Ma c’è un motivo ulteriore per il quale difficilmente vedremo cadere la stella del dollaro. Ed è il grado di solidità dell’economia americana, che la narrazione trumpiana ci ha presentato come un Paese aggredito e spogliato di ogni bene da amici e nemici. Dietro questa narrazione volutamente esagerata, c’è evidentemente quella che potremmo definire la «paura di perdere» degli americani nel confronto con la Cina, le cui tecnologie produttive, a cominciare da quelle elettroniche e informatiche, sono in grado di competere seriamente con quelle degli Stati Uniti. I cinesi, inoltre, vantano le più grandi riserve al mondo delle materie prime necessarie per i nuovi settori, a cominciare dalle cosiddette terre rare. La dichiarazione di guerra per il tramite di dazi universali doveva perciò essere supportata da argomenti apparentemente solidi, come lo sono quelli di un Paese aggredito che decide di difendersi con le unghie e con i denti.

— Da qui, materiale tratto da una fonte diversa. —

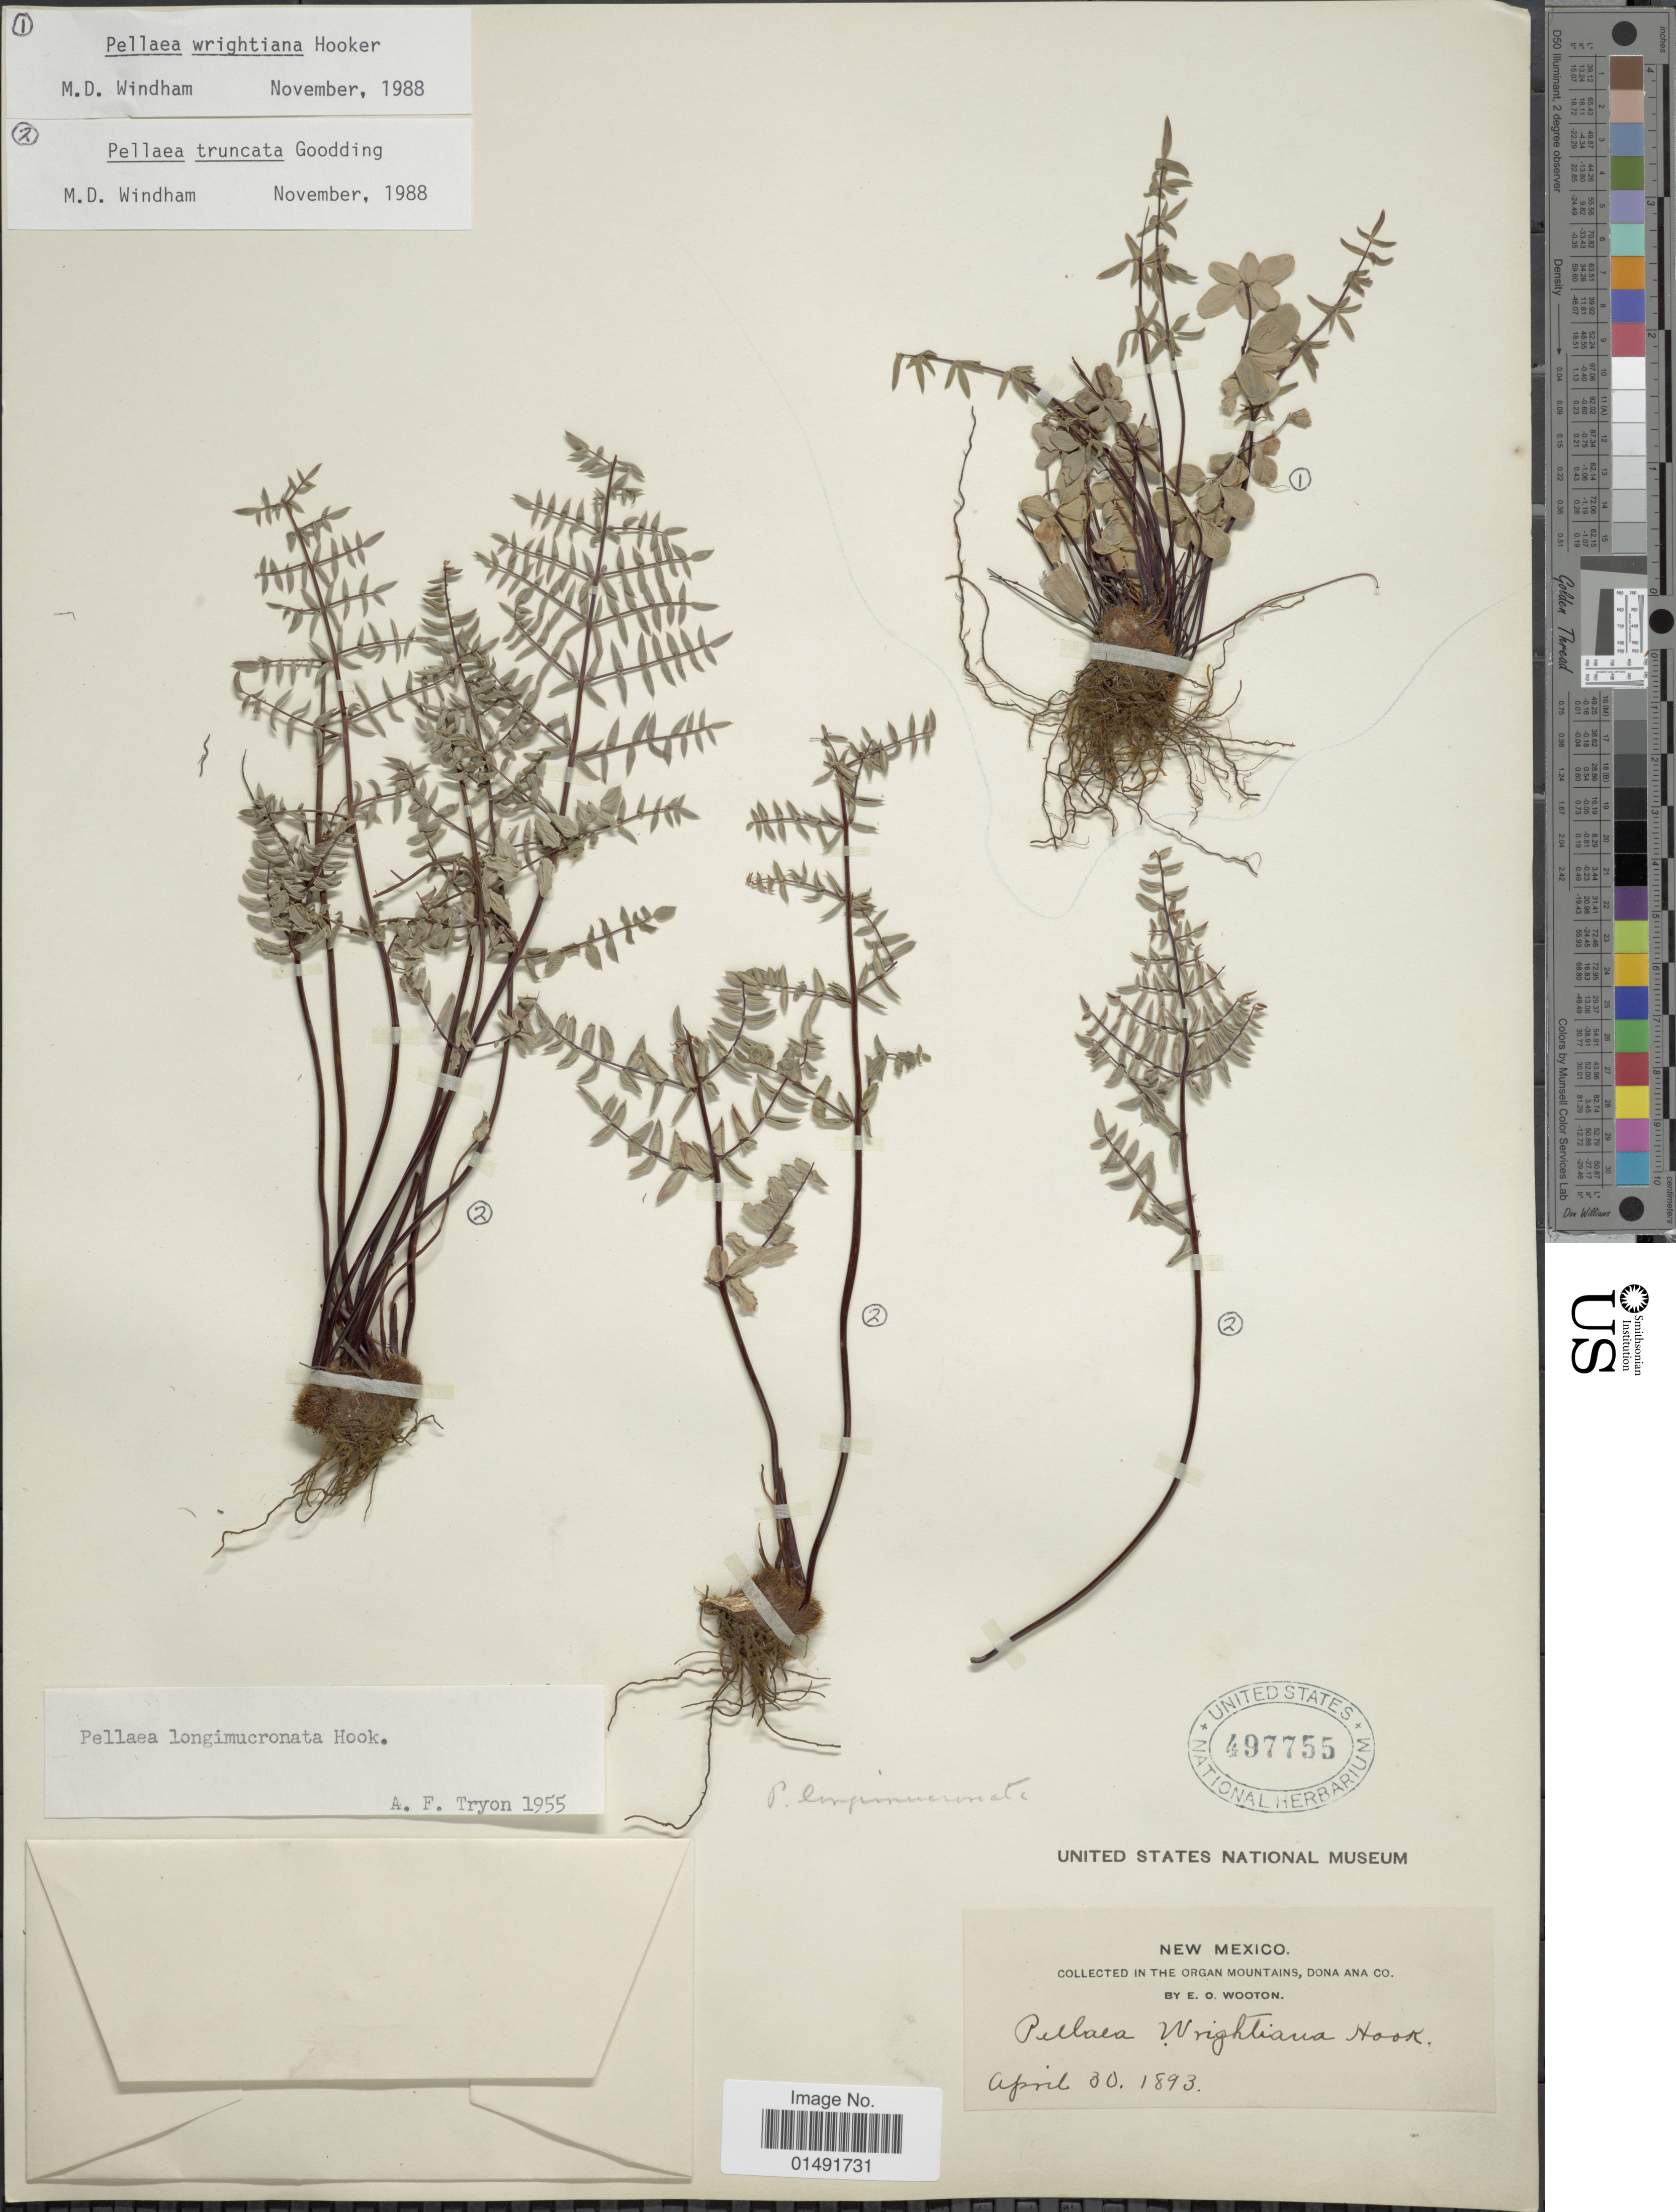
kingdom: Plantae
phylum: Tracheophyta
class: Polypodiopsida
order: Polypodiales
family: Pteridaceae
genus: Pellaea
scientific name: Pellaea truncata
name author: Goodd.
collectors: E. O. Wooton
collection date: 1893-04-30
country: United States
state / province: New Mexico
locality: In the Organ Mountains,Dona Ana Co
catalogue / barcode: US 497755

A confutare quella narrazione è scesa in campo la Banca mondiale, finora pressoché ignorata (in Italia solo il Corriere della Sera ne ha dato conto), che offre uno spaccato dell’economia americana negli ultimi decenni. Così scopriamo da una fonte che si presume al di sopra delle parti, che ad aver guadagnato quote di mercato è stato soprattutto il Paese oggi guidato da Trump. Basti dire che nel 2008 il Pil degli Stati Uniti era pari a quello dell’Eurozona: circa 14mila miliardi di dollari. Quindici anni dopo, nel 2023, mentre l’Europa si è mossa come una lumaca realizzando poco più di 15mila miliardi, il Pil americano è balzato a quota 27mila miliardi. Non basta. Nel 1990 il salario medio annuo in America si aggirava intorno a 53mila dollari, 10mila in più rispetto alla media dei 38 Paesi indagati dall’Ocse, l’Organizzazione per la cooperazione e lo sviluppo economico. Nel 2023 la forbice si è ulteriormente allargata: lo stipendio medio negli Stati Uniti ha toccato quota 80mila dollari, quello medio dell’Ocse è salito a un ritmo più lento, attestandosi a 58 mila dollari. Infine, il dato forse più sorprendente, aggiornato al 2024: il reddito pro capite dello Stato più povero degli Stati Uniti, ovvero il Mississippi, è stato pari a 53mila dollari, una cifra superiore a quella di Regno Unito (52mila dollari), Francia (48mila dollari), Italia (40mila dollari), Spagna (35mila dollari). Gran magra consolazione, solo la Germania va un po’ meglio del fanalino di coda degli Usa. Tutto ciò per dire che immaginare un dollaro spogliato dal suo ruolo globale è un’immagine che non è ancora stata dipinta.